**Records to use**

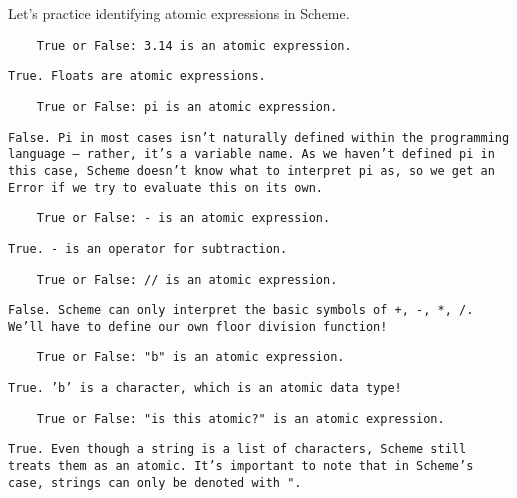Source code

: \begin{blocksection}
Let's practice identifying atomic expressions in Scheme.

\begin{lstlisting}
    True or False: 3.14 is an atomic expression.
\end{lstlisting}
\begin{solution}[0.25in]
\texttt{True. Floats are atomic expressions.}
\end{solution}

\begin{lstlisting}
    True or False: pi is an atomic expression.
\end{lstlisting}
\begin{solution}[0.25in]
    \texttt{False. Pi in most cases isn't naturally defined within the programming language -- rather, it's a variable name. As we haven't defined pi in this case, Scheme doesn't know what to interpret pi as, so we get an Error if we try to evaluate this on its own.}
\end{solution}

\begin{lstlisting}
    True or False: - is an atomic expression.
\end{lstlisting}
\begin{solution}[0.25in]
    \texttt{True. - is an operator for subtraction.}
\end{solution}

\begin{lstlisting}
    True or False: // is an atomic expression.
\end{lstlisting}
\begin{solution}[0.25in]
    \texttt{False. Scheme can only interpret the basic symbols of +, -, *, /. We'll have to define our own floor division function!}
\end{solution}

\begin{lstlisting}
    True or False: "b" is an atomic expression.
\end{lstlisting}
\begin{solution}[0.25in]
    \texttt{True. 'b' is a character, which is an atomic data type!}
\end{solution}

\begin{lstlisting}
    True or False: "is this atomic?" is an atomic expression.
\end{lstlisting}
\begin{solution}[0.25in]
    \texttt{True. Even though a string is a list of characters, Scheme still treats them as an atomic. It's important to note that in Scheme's case, strings can only be denoted with ".}
\end{solution}
\end{blocksection}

**Your instructions**
Look through the listing and return each line containing the word "atomic".

**Solved exercise**
Let's practice identifying atomic expressions in Scheme.
    True or False: 3.14 is an atomic expression.
\texttt{True. Floats are atomic expressions.}
    True or False: pi is an atomic expression.
    True or False: - is an atomic expression.
    True or False: // is an atomic expression.
    True or False: "b" is an atomic expression.
    \texttt{True. 'b' is a character, which is an atomic data type!}
    True or False: "is this atomic?" is an atomic expression.
    \texttt{True. Even though a string is a list of characters, Scheme still treats them as an atomic. It's important to note that in Scheme's case, strings can only be denoted with ".}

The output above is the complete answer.